L’Islanda era stata considerata da molti come un esempio di rottura dell’ordine prestabilito, soprattutto durante le fasi più acute della crisi economica globale, che non ha risparmiato l’isola nordica. Non a caso, l’Islanda è uno dei Paesi dei abbiamo trattato più spesso, per questo non torneremo su quanto accaduto durante la crisi.
Il mese scorso gli islandesi sono stati chiamati alle urne per rinnovare il Parlamento (Althing), composto da 63 seggi: da questo voto ci si aspettava molto, qualcosa che mettesse in crisi i partiti tradizionali, dando un segnale di rottura con il sistema che aveva portato al collasso il Paese. Al contrario, ad uscire vincitori sono stati due partiti di centrodestra: il Partito dell’Indipendenza (Sjálfstæðisflokkurinn) e il Partito Progressista (Framsóknarflokkurinn).
Le due forze liberali hanno ottenuto 19 seggi a testa, mentre l’Alleanza Socialdemocratica (Samfylkingin) è stata la vera sconfitta della tornata elettorale: i suoi voti sono più che dimezzati, così come i suoi seggi, passati da 20 a 9. Stesso discorso per i Verdi di VG (Vinstrihreyfingin – grænt framboð), ridotti da 11 a 7 rappresentanti in seno all’Althing.

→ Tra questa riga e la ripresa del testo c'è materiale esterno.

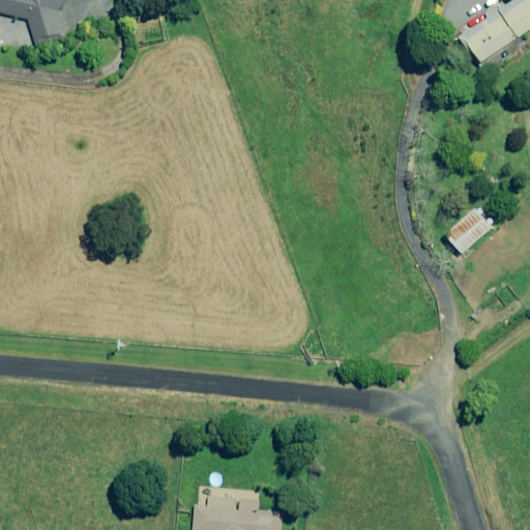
[(66,0),(0,0),(0,12),(28,21),(33,40),(61,32),(56,11),(66,0)]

Il voto, tra l’altro, può dirsi altamente rappresentativo della volontà del popolo islandese, visto che l’81,44% degli aventi diritto si è recato alle urne, una percentuale molto più alta rispetto a quelle che si registrano in questo periodo in alti Paesi.

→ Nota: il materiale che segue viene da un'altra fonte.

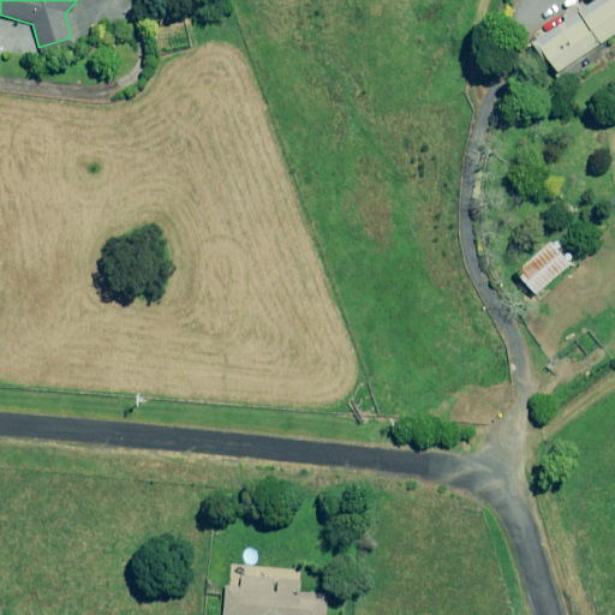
[(614,0),(593,0),(578,11),(599,45),(614,35),(614,0)]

Queste elezioni hanno anche segnato la comparsa di due nuove forze: Futuro Luminoso (Björt framtíð), un partito liberale staccatosi dal Partito Progressista, che ha ottenuto 6 seggi; i Pirati (Píratar), rappresentati di quella formazione politica transnazionale che sta crescendo ovunque in Europa (3 seggi).

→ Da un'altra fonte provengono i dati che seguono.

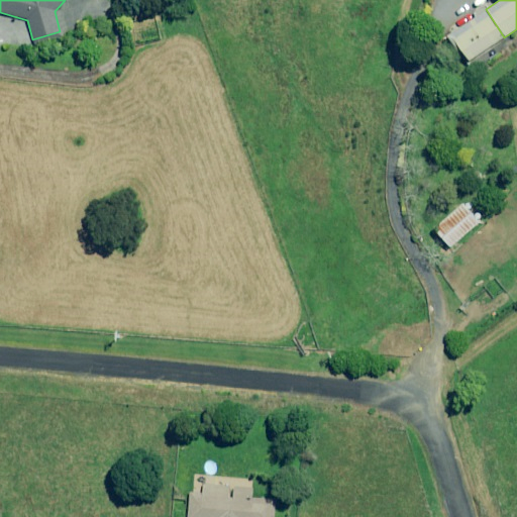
[(504,37),(486,9),(450,32),(469,62),(504,37)]
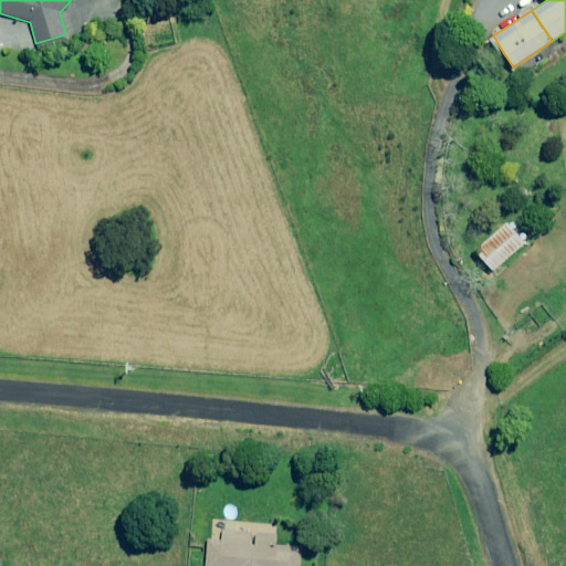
[(525,243),(507,223),(477,251),(494,272),(525,243)]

Come conseguenza del voto, il nuovo Primo Ministro è diventato il giovane Sigmundur Davíð Gunnlaugsson, 38 anni, leader del Partito Progressista, che prende il posto della socialdemocratica Jóhanna Sigurðardóttir.
I due partiti di centro-destra che hanno formato il nuovo governo si caratterizzano per un forte euroscetticismo, il che mette in dubbio il possibile ingresso dell’Islanda nell’Unione Europea. Questa è forse una delle poche cose che ci si poteva aspettare dopo la crisi economica, visto che l’Islanda ha dimostrato di essere in grado di venirne fuori molto meglio dei Paesi dell’UE. L’altro elemento prevedibile è certamente la crescita del Partito Pirata, una forza che ha già dato dimostrazione della sua efficacia in altri Paesi Europei, soprattutto in Germania.
Alla chiusura delle urne, il leader del Partito dell’Indipendenza, Bjarni Benediktsson, ha dichiarato che la politica del nuovo governo sarà diametralmente opposta a quella che il centrosinistra ha portato avanti nell’ultimo quadrienni: “Loro hanno scelto di aumentare le tasse, noi stiamo parlando di diminuire le tasse e dare enfasi alla crescita. Abbiamo avuto una crescita insufficiente negli ultimi anni e penso che questa sia ciò che le persone considerano come l’unica via. Stiamo offrendo una nuova via di crescita, protezione sociale, miglior welfare e creazione di posti di lavoro”.
Queste elezioni dimostrano forse che la fiducia nelle istituzioni democratiche è davvero molto forte in un Paese come l’Islanda, che non si è lasciato smuovere nelle proprie certezze neppure dalla crisi economica. Vedremo se il futuro darà ragione agli islandesi: certamente, una volta toccato il fondo, l’economia del piccolo stato nordeuropeo non potrà far altro che risalire.